PUBLISHED: 12:03 04 April 2013

Belsize Library reopens. Picture: Nigel Sutton

Belsize Library reopens. Picture: Nigel Sutton

© Nigel Sutton email pictures@nigelsuttonphotography.com

Campaigners who saved their libraries from closure have hailed the support of their communities as they mark 12 months since Camden Council cut them off.

Three libraries were handed to voluntary groups one year ago this week after they were axed as council-run services as part of a bid to save £2million.

In their first year, all three have re-opened and managed to recruit large teams of volunteers and raise some of the cash that will keep them going once an initial tranche of transition funding, totalling £342,000, runs out.

But key figures behind both Keats Community Library and Primrose Hill Community Library warned there are still plenty of challenges ahead – and reiterated the belief that other libraries should not be expected to follow their example.

Philippa Jackson, a board member of Primrose Hill Community Library, said: “It was quite daunting when we started. We had no idea if we were going to be able to bring in the revenue needed.

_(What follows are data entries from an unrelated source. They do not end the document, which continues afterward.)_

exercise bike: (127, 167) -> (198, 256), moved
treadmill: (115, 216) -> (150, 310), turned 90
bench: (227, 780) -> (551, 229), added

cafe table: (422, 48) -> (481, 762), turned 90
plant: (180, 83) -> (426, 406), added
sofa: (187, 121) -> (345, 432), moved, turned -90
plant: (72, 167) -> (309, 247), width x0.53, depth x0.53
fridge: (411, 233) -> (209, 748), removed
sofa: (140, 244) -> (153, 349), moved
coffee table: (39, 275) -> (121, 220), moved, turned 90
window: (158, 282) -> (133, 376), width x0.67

“One year on, it has been just brilliant. We have proved quite a few doubters wrong and we have just had huge goodwill from the whole community.”

The former Chalk Farm Library, in Sharpleshall Street, Primrose Hill, has recruited more than 70 volunteers and raised nearly £600,000. It officially reopened in October, operating four days per week, and has 815 members.

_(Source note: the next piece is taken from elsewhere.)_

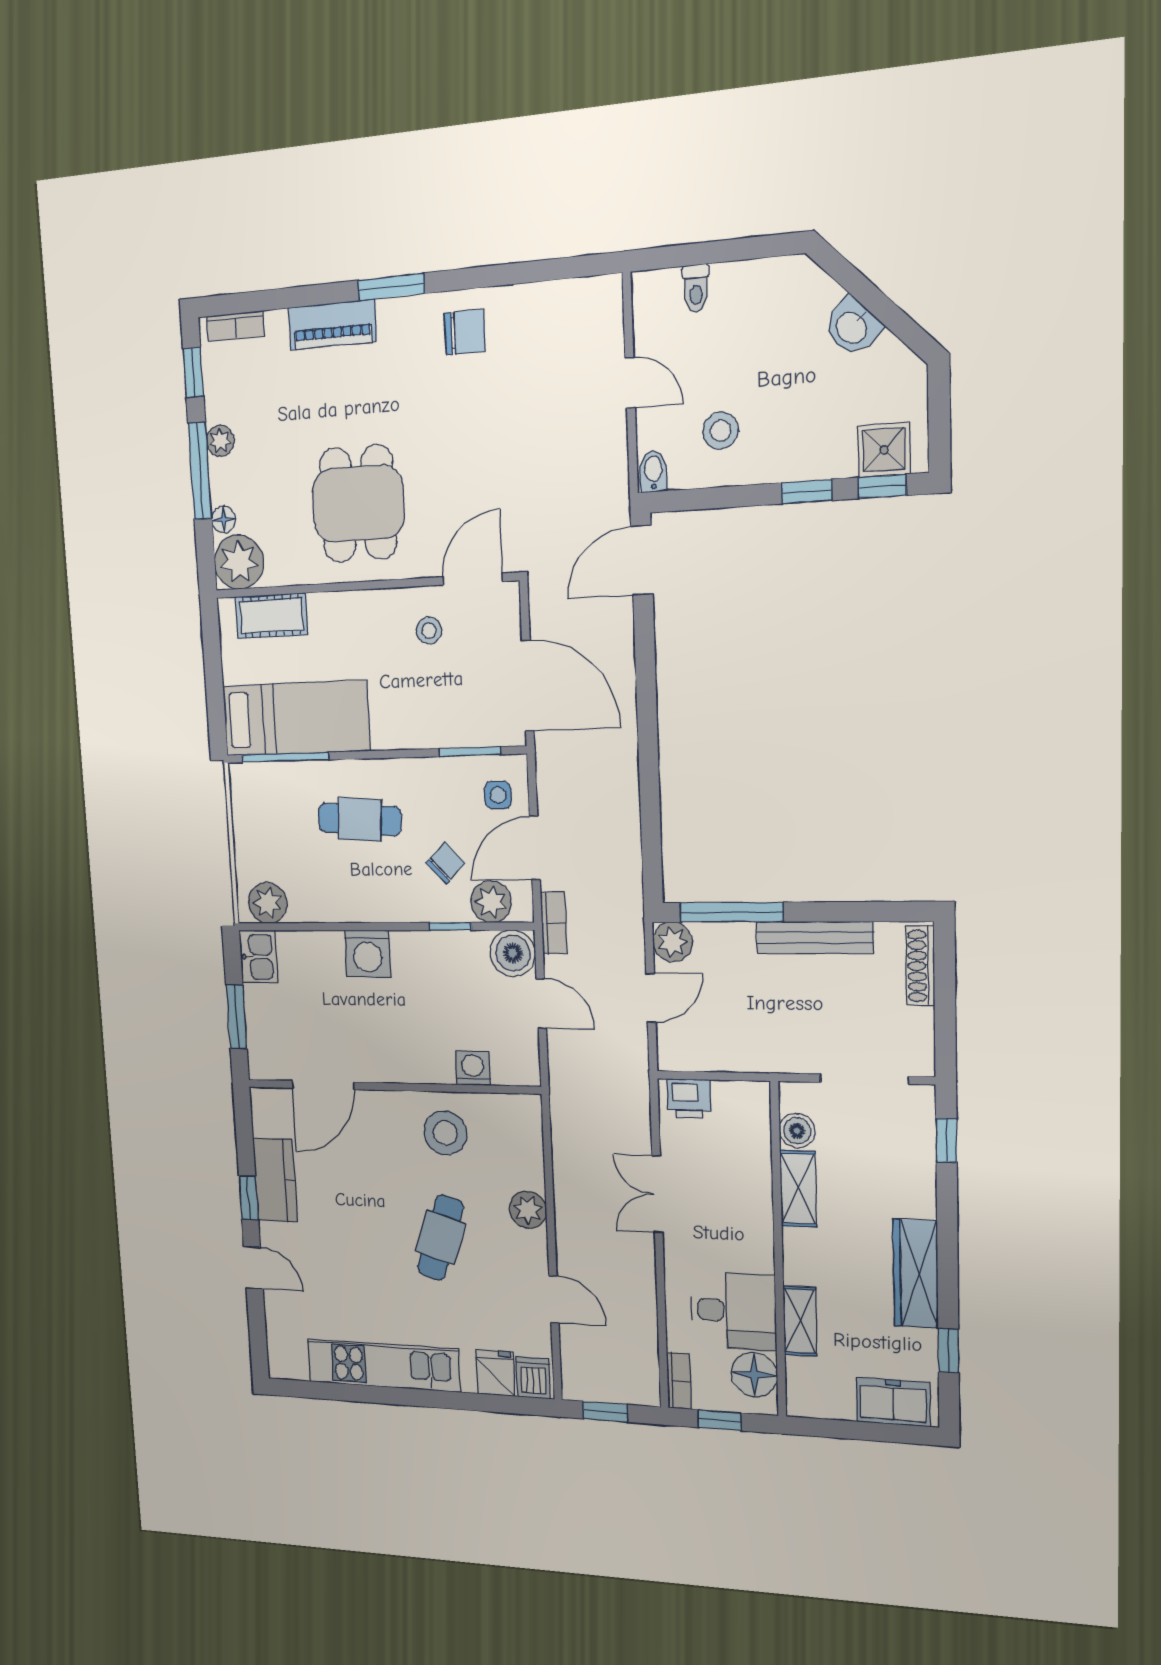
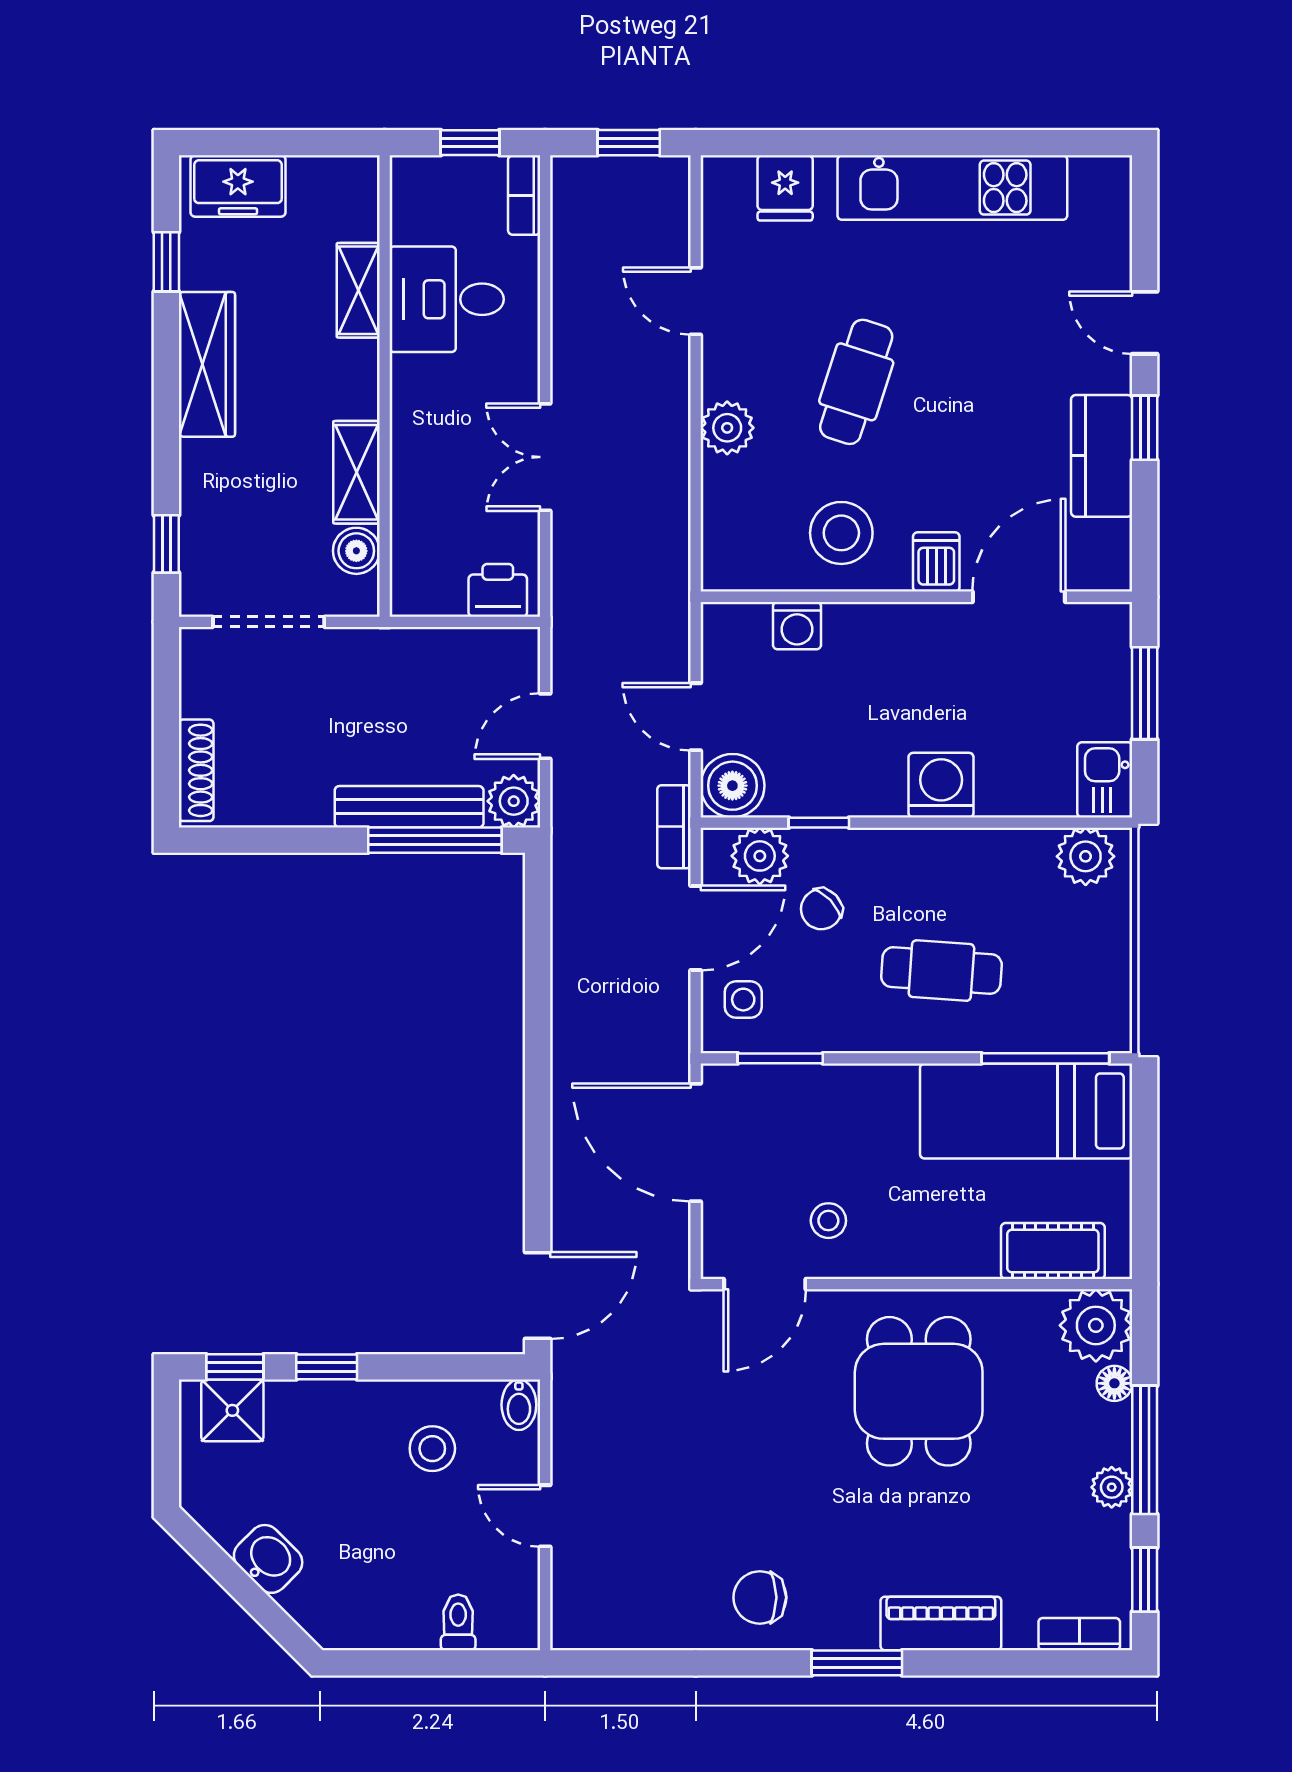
bench: (815, 938) -> (409, 807), moved
double door: (657, 1194) -> (545, 457), swing flipped
floor lamp: (754, 1375) -> (421, 211), removed
dishwasher: (533, 1378) -> (936, 562), moved, turned 180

However, Ms Jackson said there are still questions over whether the project will be sustainable in the long-term.

“The council will start charging rent after six years,” she said. “If it starts charging us £25,000, as has been suggested, we would not be able to keep going.”

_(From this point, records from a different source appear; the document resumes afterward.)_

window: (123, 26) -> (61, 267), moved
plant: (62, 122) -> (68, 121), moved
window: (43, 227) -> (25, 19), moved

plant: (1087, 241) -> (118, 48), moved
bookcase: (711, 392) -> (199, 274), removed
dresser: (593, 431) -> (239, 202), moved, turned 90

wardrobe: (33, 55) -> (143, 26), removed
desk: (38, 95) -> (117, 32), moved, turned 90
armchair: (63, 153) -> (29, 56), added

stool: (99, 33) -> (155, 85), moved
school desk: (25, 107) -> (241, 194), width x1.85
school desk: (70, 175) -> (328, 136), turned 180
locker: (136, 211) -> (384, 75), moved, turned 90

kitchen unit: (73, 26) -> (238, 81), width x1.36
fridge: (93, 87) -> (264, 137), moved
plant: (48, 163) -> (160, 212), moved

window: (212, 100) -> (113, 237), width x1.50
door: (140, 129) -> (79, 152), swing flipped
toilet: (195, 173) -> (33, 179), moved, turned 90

She said the group is still firmly committed to the belief that “all libraries should be publicly funded”.

She added: “This is not a model that can be replicated anywhere else and it’s not something for people to say others should follow.

“It’s quite unique to be able to raise so much from crowd funding, and it’s not something you could do in less affluent areas.”

Belsize Community Library in Antrim Road, Belsize Park, is run by the Friends of Belsize Library and youth charity The Winch. It opens twice a week but hopes to extend that to six days eventually.

Paul Perkins, chief executive of The Winch, said: “It’s been an excellent year and it’s been great to reopen the library. At the same time, there are still challenges around sustainability.”

The community libraries have been cut off from the centralised book lending service, which Mr Perkins said was a significant blow.

Keats Community Library, formerly Heath Library, in Keats Grove, Hampstead, is now open 42 hours per week.